Our study revealed several chromosomal mutations and the existence of immunosuppression via a PD‐1/PD‐L1 pathway in the metastatic ITTC. Further clinical studies with larger numbers of patients with metastatic ITTC will be needed to obtain the robust evidence required to recommend the use of an ICI for metastatic ITTC treatment.

AUTHOR CONTRIBUTIONS

The authors confirm contribution to the manuscript as follows: H. Ishii, T. Tsujikawa, and D. Sakurai contributed to study conception and design. A. Kinouchi and K. Sakamoto contributed to clinical data collection. H. Ishii, N. Oishi, and T. Kondo contributed to pathological evaluation and NGS analysis. T. Tsujikawa, J. Mitsuda, H. Ogi, and K. Itoh contributed to multiplex IHC and image analyses. S. Hirano and D. Sakurai contributed to the critical review of this manuscript. H. Ishii, T. Tsujikawa, and D. Sakurai contributed to drafting and editing the manuscript.
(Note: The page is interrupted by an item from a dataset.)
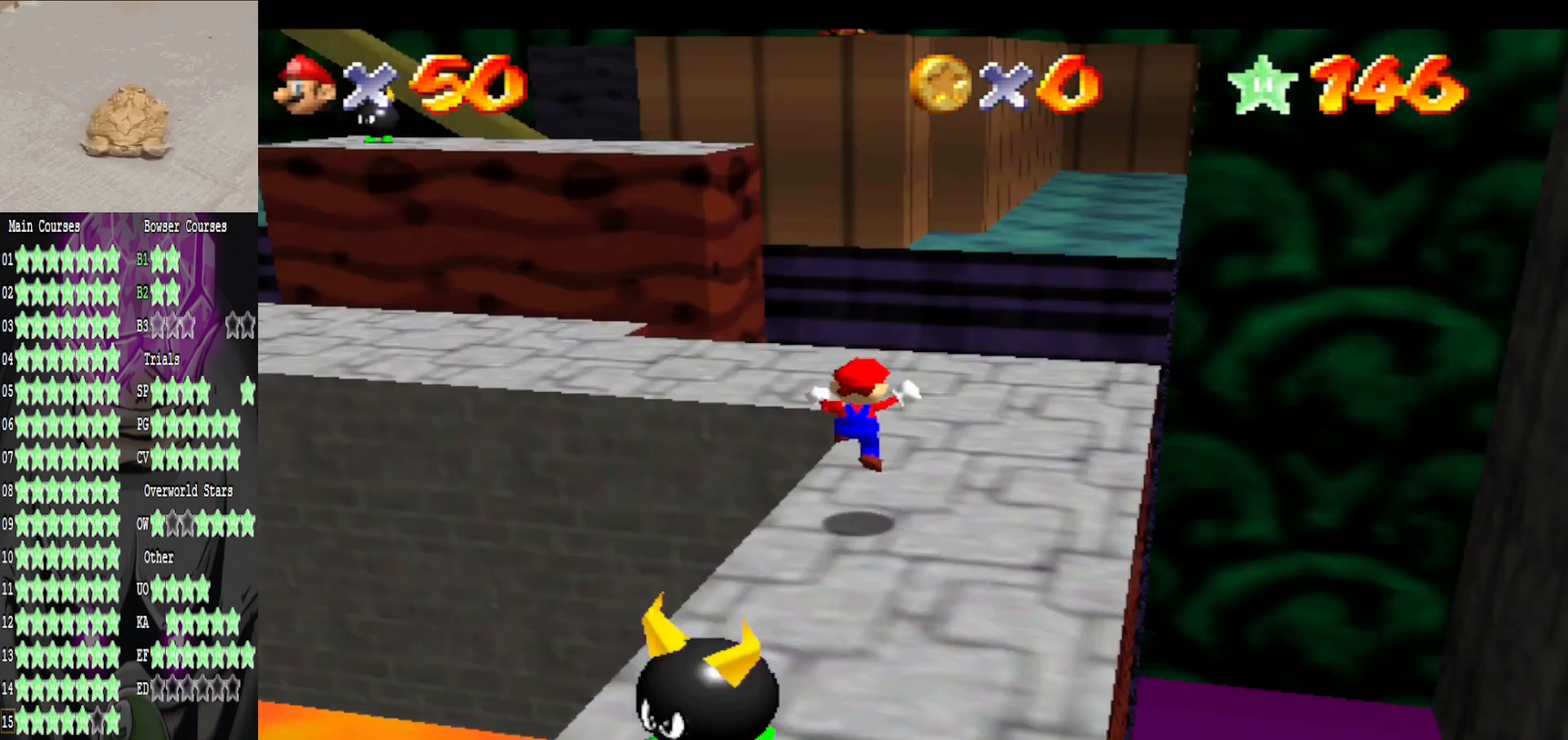
{"buttons": [], "left_stick": "up-right", "right_stick": "center", "events": [[80, "right_stick", "center"], [320, "A", "down"], [440, "A", "up"]]}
All authors approved the final version of the manuscript.

FUNDING INFORMATION

This work was supported by the Japanese Society of the Promotion of Science (JSPS) KAKENHI (Grant Numbers, 19K18814, 20K09706, and 21K16828), the Public Promoting Association Asano Foundation for Studies on Medicine, and the Research Promotion Award from the Oto‐Rhino‐Laryngological Society of Japan, Inc.

CONFLICT OF INTEREST

The authors have no conflicts of interest.

ETHICAL APPROVAL

This study was approved by the Ethics Committee of University of Yamanashi. These pathological and genomic analyses of the patient data in this case report were performed as a part of a routine diagnosis.

CONSENT

Written informed consent was obtained from the patient's next of kin to publish this report in accordance with the journal's patient consent policy.